[Tasks and exercises]
1) From the passage on the Federal Reserve and credit unions, copy word for word the part starting with "The legislation provided" and going on through "Federal Reserve Board.".
2) Carry on the passage about the Federal Reserve and credit unions from its final sentence.

Start of Passage

The legislation provided for a system that included a number of regional Federal Reserve Banks and a seven-member governing board. All national banks were required to join the system and other banks could join. Congress created Federal Reserve notes to provide the nation with an elastic supply of currency. The notes were to be issued to Federal Reserve Banks for subsequent transmittal to banking institutions in accordance with the needs of the public.
The Federal Reserve Act of 1913 established the present day Federal Reserve System and brought all banks in the United States under the authority of the Federal Reserve (a quasi-governmental entity), creating the twelve regional Federal Reserve Banks which are supervised by the Federal Reserve Board.
Credit unions
Credit unions originated in Europe in the mid-19th century. The first credit union in the United States was established in 1908 in New Hampshire. At the time, banks were unwilling to lend to many poor laborers, who then turned to corrupt moneylenders and loan sharks. Businessman and philanthropist Edward Filene spearheaded an effort to secure legislation for credit unions first in Massachusetts and later throughout the United States. With the help of the Credit Union National Extension Bureau and an army of volunteers, states began passing credit union legislation in the 1920s. Credit unions were formed based on a bond of association, often beginning with a small group of employees. Despite opposition from the banking industry, the Federal Credit Union Act was signed into law in 1934 as part of the New Deal, allowing the creation of federally chartered credit unions in the United States. The Credit Union National Association (CUNA) was formed and by 1937, 6400 credit unions with 1.5 million members were active in 45 states. Today there are over 9500 credit unions in the United States and they are regulated by the National Credit Union Administration (NCUA).

End of Passage
Start of Provided records

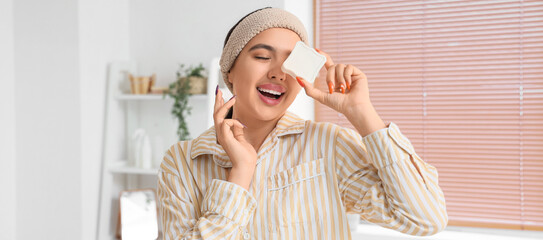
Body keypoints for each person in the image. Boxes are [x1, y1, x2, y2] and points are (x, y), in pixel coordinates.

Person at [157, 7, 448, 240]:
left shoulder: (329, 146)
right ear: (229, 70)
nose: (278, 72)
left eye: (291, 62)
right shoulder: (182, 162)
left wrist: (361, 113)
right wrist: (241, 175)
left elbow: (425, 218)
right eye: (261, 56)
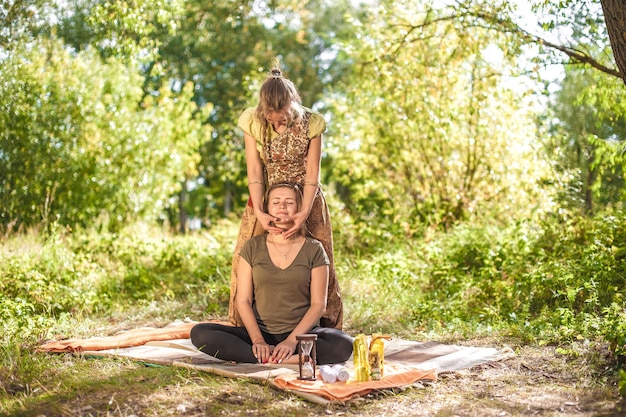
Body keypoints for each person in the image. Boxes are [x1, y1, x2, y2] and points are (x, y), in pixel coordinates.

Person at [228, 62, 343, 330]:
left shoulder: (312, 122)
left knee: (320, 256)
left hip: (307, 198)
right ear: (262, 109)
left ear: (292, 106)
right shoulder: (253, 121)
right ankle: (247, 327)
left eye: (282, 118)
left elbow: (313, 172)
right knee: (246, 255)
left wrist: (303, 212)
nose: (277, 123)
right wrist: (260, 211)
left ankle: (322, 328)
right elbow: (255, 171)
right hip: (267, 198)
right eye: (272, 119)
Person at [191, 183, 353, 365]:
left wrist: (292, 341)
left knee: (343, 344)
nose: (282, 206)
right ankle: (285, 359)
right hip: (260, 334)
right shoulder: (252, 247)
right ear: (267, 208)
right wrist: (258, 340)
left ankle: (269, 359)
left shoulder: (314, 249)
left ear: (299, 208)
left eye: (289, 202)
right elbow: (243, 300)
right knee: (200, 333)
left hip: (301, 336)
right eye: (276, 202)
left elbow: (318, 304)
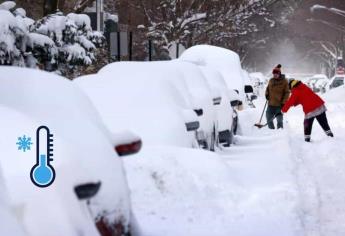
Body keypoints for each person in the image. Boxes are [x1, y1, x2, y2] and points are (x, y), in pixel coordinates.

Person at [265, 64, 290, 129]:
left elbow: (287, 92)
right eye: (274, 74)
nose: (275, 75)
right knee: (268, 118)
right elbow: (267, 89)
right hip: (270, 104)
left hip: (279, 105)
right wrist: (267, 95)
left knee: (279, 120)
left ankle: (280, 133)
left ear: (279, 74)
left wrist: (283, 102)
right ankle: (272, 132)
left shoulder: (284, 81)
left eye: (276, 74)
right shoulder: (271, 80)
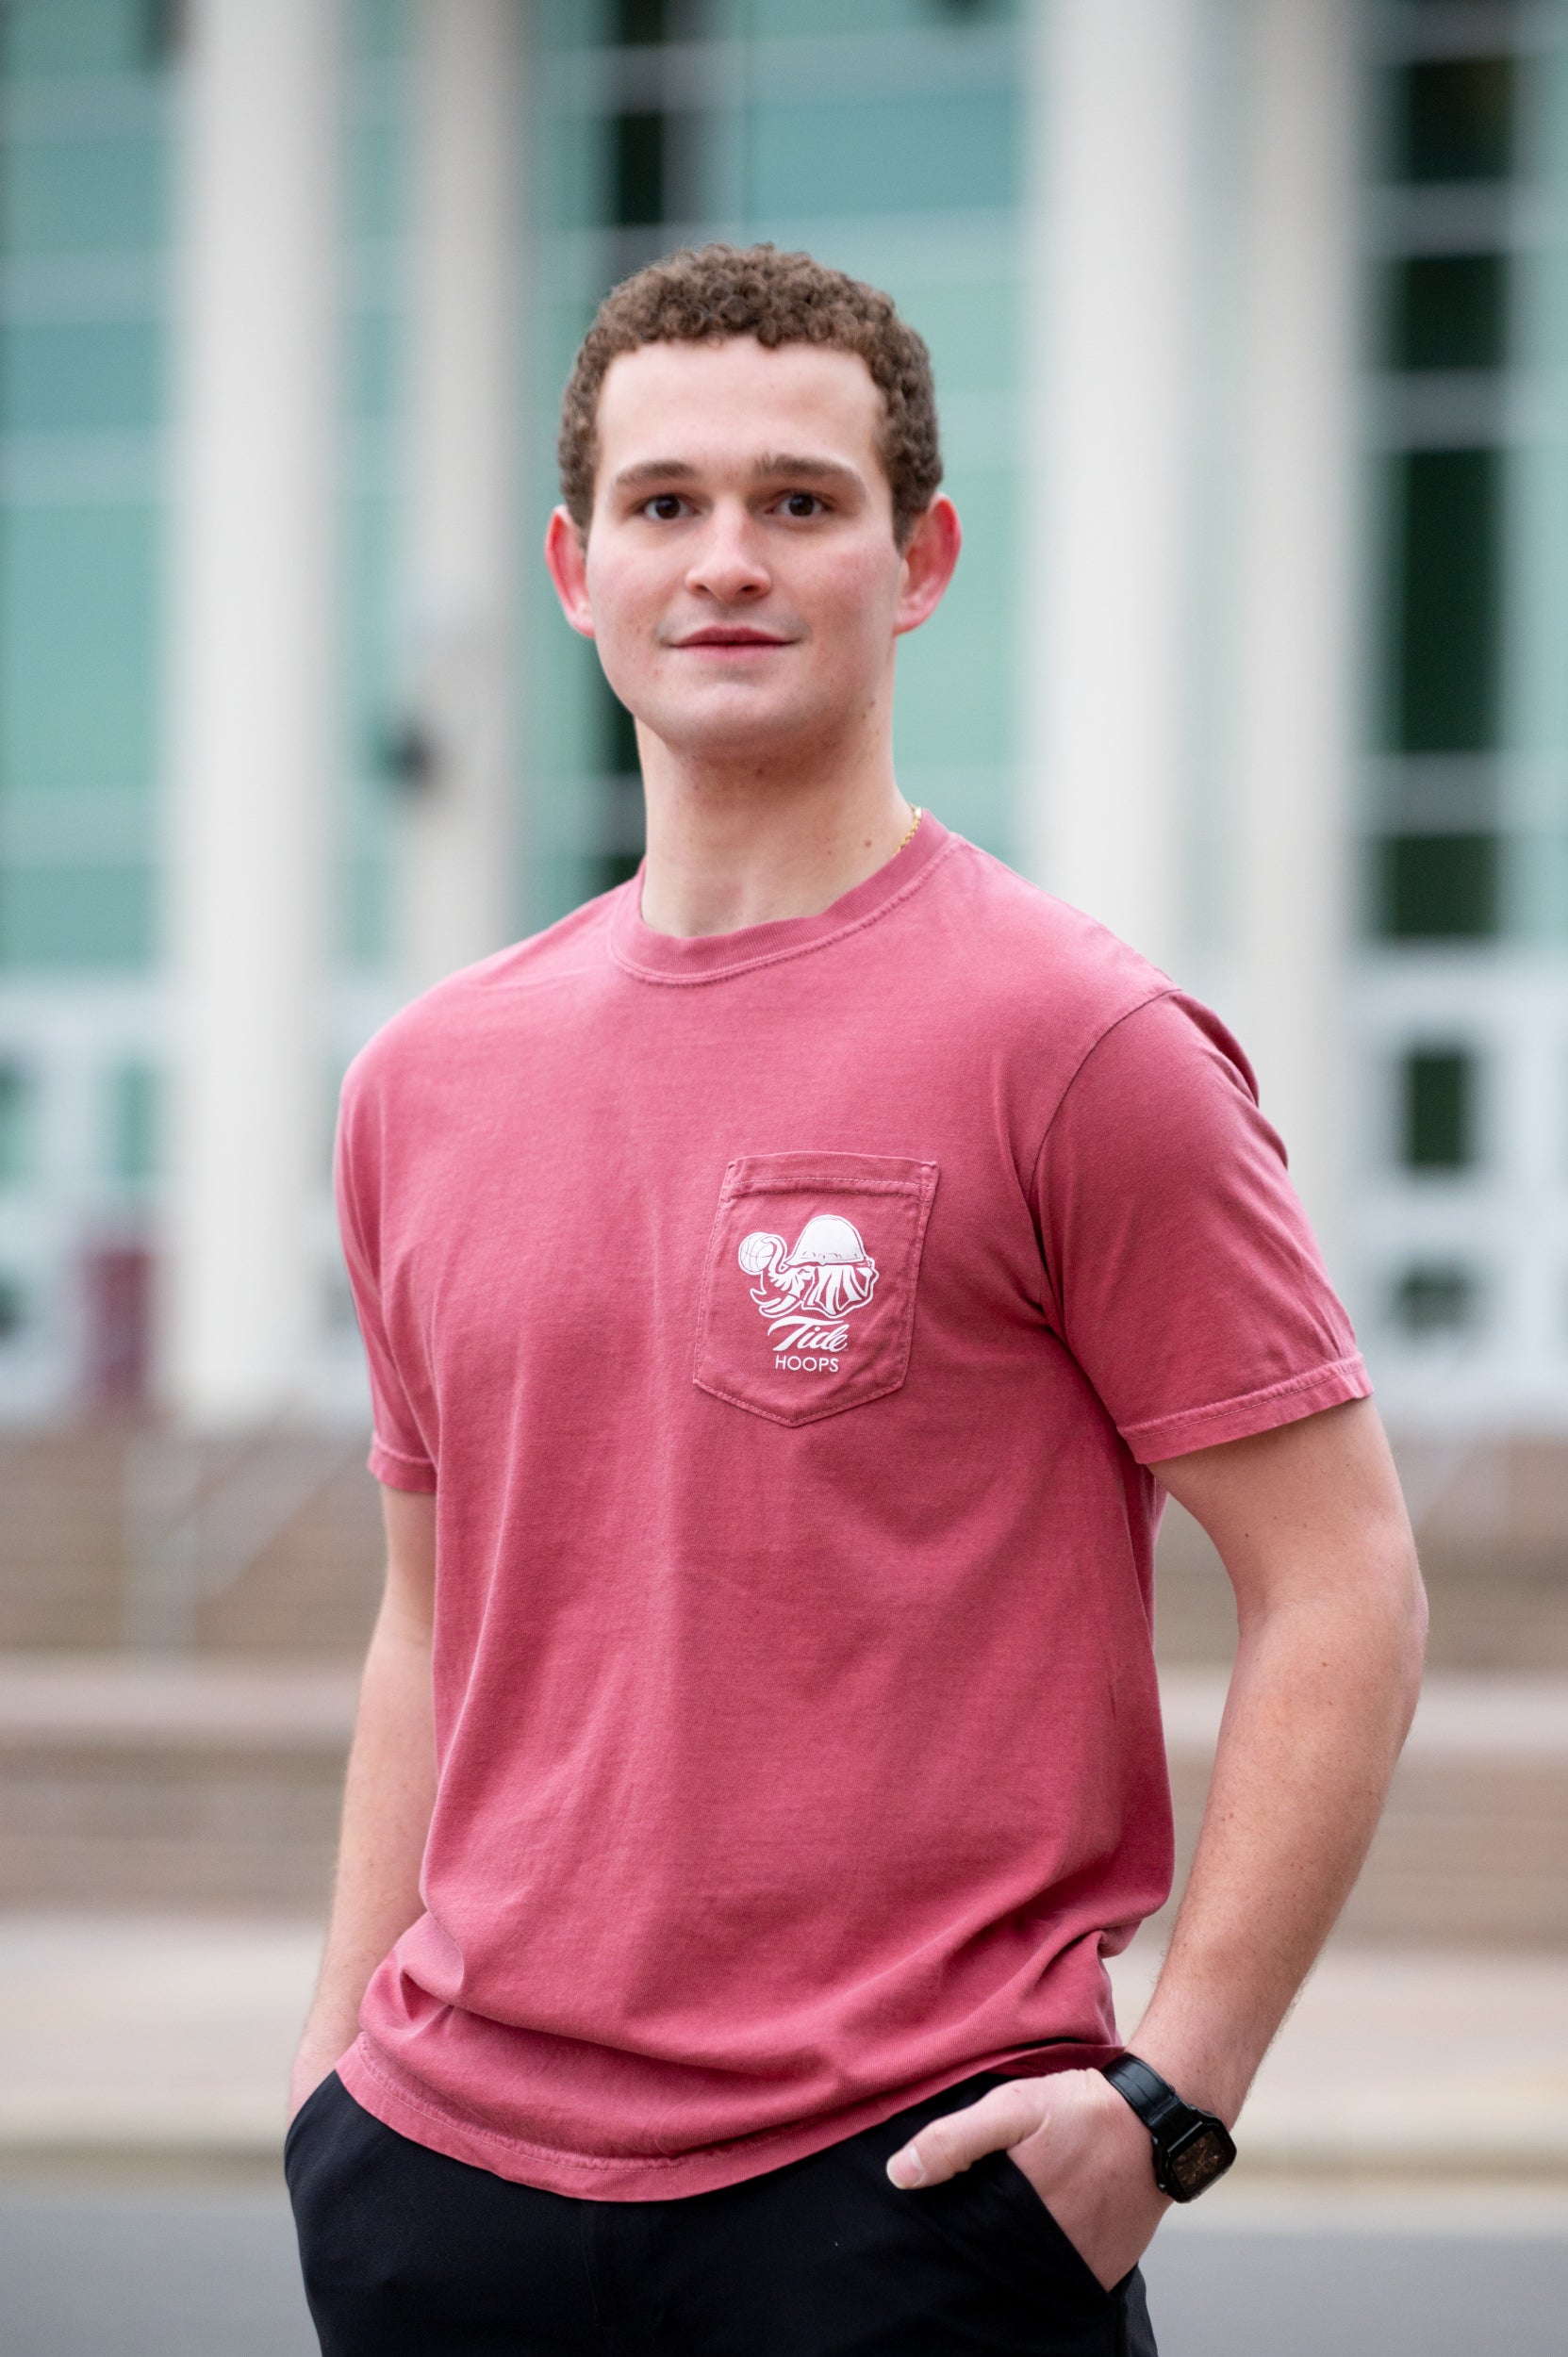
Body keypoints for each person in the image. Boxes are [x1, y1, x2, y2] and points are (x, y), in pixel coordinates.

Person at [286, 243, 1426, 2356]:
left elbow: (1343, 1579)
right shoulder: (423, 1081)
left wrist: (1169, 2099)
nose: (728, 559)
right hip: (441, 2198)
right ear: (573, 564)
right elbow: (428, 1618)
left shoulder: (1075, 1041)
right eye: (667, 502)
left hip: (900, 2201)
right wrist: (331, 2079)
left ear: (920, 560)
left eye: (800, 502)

End of Provided records

[Answer set]
1)
The legislation provided for a system that included a number of regional Federal Reserve Banks and a seven-member governing board. All national banks were required to join the system and other banks could join. Congress created Federal Reserve notes to provide the nation with an elastic supply of currency. The notes were to be issued to Federal Reserve Banks for subsequent transmittal to banking institutions in accordance with the needs of the public.
The Federal Reserve Act of 1913 established the present day Federal Reserve System and brought all banks in the United States under the authority of the Federal Reserve (a quasi-governmental entity), creating the twelve regional Federal Reserve Banks which are supervised by the Federal Reserve Board.

2)
McFadden Act
The McFadden Act was enacted in 1927 based on recommendations made by the comptroller of the currency, Henry May Dawes. The Act sought to give national banks competitive equality with state-chartered banks by letting national banks branch to the extent permitted by state law. The McFadden Act specifically prohibited interstate branching by allowing each national bank to branch only within the state in which it is situated. Although the Riegle-Neal Interstate Banking and Branching Efficiency Act of 1994 repealed this provision of the McFadden Act, it specified that state law continues to control intrastate branching, or branching within a state's borders, for both state and national banks.
Savings and loan associations
The savings and loan association became a strong force in the early 20th century through assisting people with home ownership, through mortgage lending, and further assisting their members with basic saving and investing outlets, typically through passbook savings accounts and term certificates of deposit.
The earliest mortgages were not offered by banks, but by insurance companies, and they differed greatly from the mortgage or home loan that is familiar today. Most early mortgages were short term with some kind of balloon payment at the end of the term, or they were interest-only loans which did not pay anything toward the principal of the loan with each payment. As such, many people were either perpetually in debt in a continuous cycle of refinancing their home purchase, or they lost their home through foreclosure when they were unable to make the balloon payment at the end of the term of that loan.
The US Congress passed the Federal Home Loan Bank Act in 1932, during the Great Depression. It established the Federal Home Loan Bank and associated Federal Home Loan Bank Board to assist other banks in providing funding to offer long term, amortized loans for home purchases. The idea was to get banks involved in lending, not insurance companies, and to provide realistic loans which people could repay and gain full ownership of their homes.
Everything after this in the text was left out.